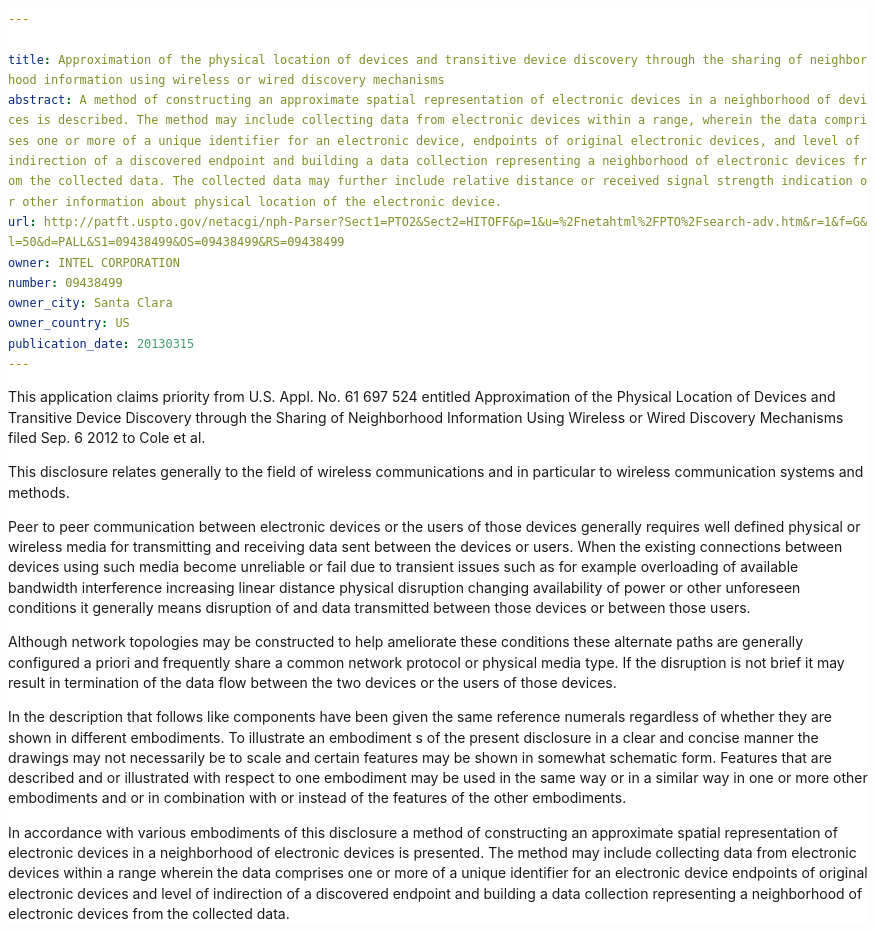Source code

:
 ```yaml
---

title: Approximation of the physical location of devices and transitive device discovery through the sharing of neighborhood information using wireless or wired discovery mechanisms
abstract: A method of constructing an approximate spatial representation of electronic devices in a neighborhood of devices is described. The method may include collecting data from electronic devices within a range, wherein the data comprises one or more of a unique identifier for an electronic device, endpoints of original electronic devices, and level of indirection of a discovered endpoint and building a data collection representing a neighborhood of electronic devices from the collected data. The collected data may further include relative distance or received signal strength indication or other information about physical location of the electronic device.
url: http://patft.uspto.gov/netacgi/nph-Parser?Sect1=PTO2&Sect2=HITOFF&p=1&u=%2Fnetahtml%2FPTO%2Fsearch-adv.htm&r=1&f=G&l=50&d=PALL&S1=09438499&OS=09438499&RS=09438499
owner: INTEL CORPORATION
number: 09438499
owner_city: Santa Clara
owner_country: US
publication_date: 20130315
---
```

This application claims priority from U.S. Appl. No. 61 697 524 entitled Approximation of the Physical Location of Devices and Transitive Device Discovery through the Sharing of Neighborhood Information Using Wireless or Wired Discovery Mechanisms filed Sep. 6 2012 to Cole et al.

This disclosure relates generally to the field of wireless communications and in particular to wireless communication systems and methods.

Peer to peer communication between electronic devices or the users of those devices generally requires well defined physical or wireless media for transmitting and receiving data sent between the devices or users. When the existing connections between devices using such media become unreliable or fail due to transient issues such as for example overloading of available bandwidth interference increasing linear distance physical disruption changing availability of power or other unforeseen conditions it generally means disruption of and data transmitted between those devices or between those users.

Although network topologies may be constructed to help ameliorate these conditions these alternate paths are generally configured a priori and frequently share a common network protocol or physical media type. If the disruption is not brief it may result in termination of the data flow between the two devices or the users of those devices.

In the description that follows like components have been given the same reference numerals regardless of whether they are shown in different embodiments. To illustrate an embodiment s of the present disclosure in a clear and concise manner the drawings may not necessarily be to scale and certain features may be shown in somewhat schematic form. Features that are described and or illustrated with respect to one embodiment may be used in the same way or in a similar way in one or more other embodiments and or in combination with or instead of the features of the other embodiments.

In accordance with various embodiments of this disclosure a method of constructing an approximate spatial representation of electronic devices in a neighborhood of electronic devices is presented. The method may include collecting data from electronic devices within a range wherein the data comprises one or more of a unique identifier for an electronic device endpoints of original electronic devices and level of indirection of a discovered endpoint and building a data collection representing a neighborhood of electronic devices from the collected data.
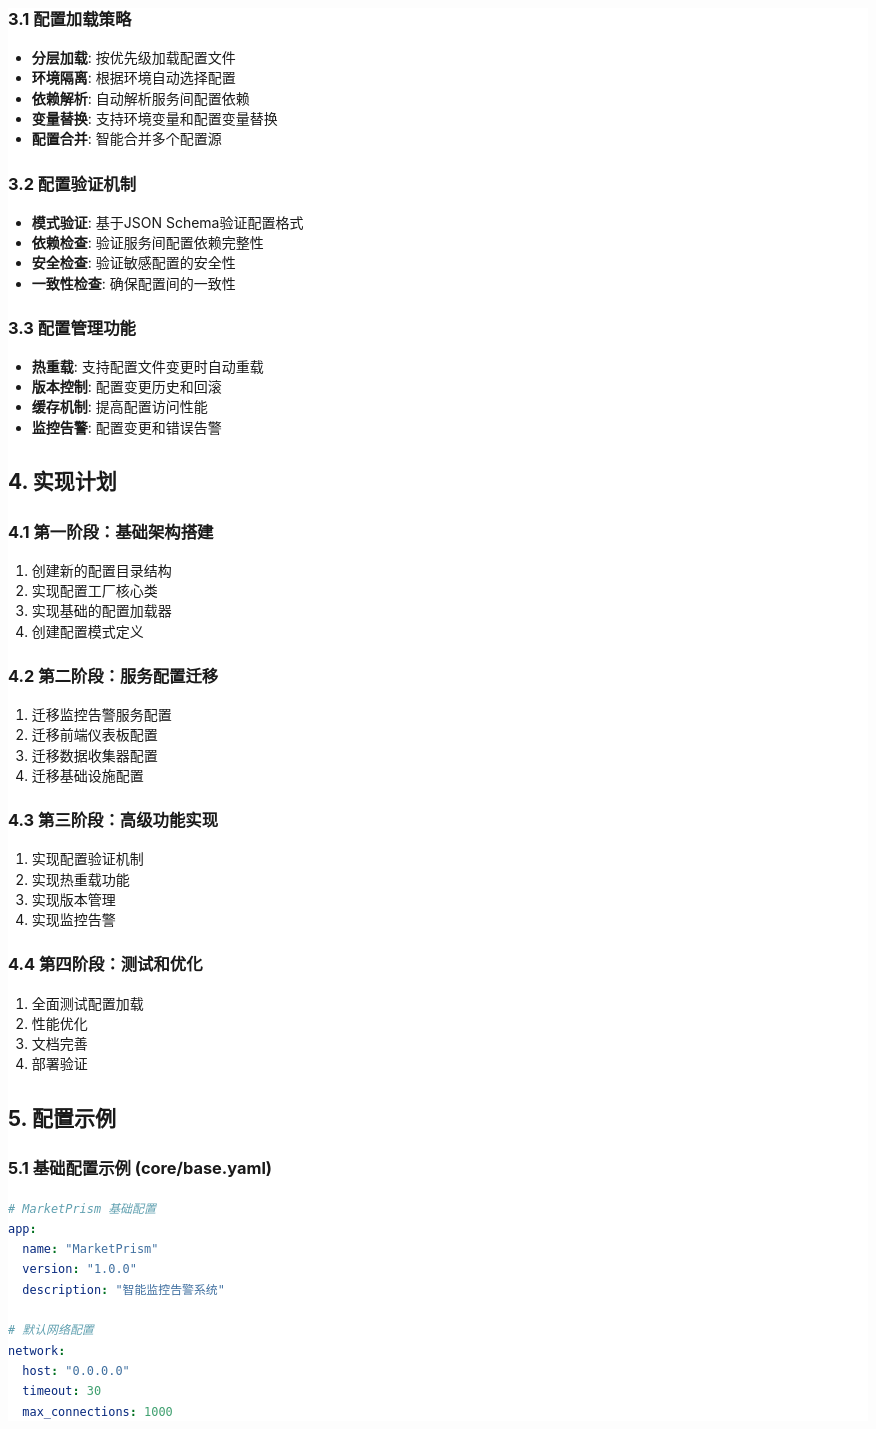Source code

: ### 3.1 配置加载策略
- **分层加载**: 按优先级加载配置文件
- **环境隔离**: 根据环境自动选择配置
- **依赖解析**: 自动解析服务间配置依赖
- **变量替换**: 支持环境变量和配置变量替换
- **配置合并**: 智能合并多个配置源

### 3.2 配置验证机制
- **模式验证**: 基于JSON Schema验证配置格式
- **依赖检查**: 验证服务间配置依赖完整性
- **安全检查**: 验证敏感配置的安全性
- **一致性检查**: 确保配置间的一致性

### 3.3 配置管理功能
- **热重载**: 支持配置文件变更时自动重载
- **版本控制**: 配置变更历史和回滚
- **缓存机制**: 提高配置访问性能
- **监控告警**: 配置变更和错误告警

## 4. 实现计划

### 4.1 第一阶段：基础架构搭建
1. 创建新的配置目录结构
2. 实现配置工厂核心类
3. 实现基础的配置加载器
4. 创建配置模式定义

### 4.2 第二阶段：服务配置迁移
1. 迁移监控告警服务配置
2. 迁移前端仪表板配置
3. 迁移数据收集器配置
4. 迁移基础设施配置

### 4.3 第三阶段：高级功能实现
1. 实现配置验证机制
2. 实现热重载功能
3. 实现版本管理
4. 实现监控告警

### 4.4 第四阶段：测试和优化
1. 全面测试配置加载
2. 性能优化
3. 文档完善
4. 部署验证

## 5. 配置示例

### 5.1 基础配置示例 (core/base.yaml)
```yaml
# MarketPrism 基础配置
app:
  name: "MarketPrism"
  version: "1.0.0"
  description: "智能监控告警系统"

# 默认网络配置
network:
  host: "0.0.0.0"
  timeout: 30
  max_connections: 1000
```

### Instructions to follow:
Nothing before the line containing "- **变量替换**: 支持环境变量和配置变量替换" should be repeated; repeat that line and all later lines through the end of the data above, exactly.

### Exercise result:
- **变量替换**: 支持环境变量和配置变量替换
- **配置合并**: 智能合并多个配置源

### 3.2 配置验证机制
- **模式验证**: 基于JSON Schema验证配置格式
- **依赖检查**: 验证服务间配置依赖完整性
- **安全检查**: 验证敏感配置的安全性
- **一致性检查**: 确保配置间的一致性

### 3.3 配置管理功能
- **热重载**: 支持配置文件变更时自动重载
- **版本控制**: 配置变更历史和回滚
- **缓存机制**: 提高配置访问性能
- **监控告警**: 配置变更和错误告警

## 4. 实现计划

### 4.1 第一阶段：基础架构搭建
1. 创建新的配置目录结构
2. 实现配置工厂核心类
3. 实现基础的配置加载器
4. 创建配置模式定义

### 4.2 第二阶段：服务配置迁移
1. 迁移监控告警服务配置
2. 迁移前端仪表板配置
3. 迁移数据收集器配置
4. 迁移基础设施配置

### 4.3 第三阶段：高级功能实现
1. 实现配置验证机制
2. 实现热重载功能
3. 实现版本管理
4. 实现监控告警

### 4.4 第四阶段：测试和优化
1. 全面测试配置加载
2. 性能优化
3. 文档完善
4. 部署验证

## 5. 配置示例

### 5.1 基础配置示例 (core/base.yaml)
```yaml
# MarketPrism 基础配置
app:
  name: "MarketPrism"
  version: "1.0.0"
  description: "智能监控告警系统"

# 默认网络配置
network:
  host: "0.0.0.0"
  timeout: 30
  max_connections: 1000
```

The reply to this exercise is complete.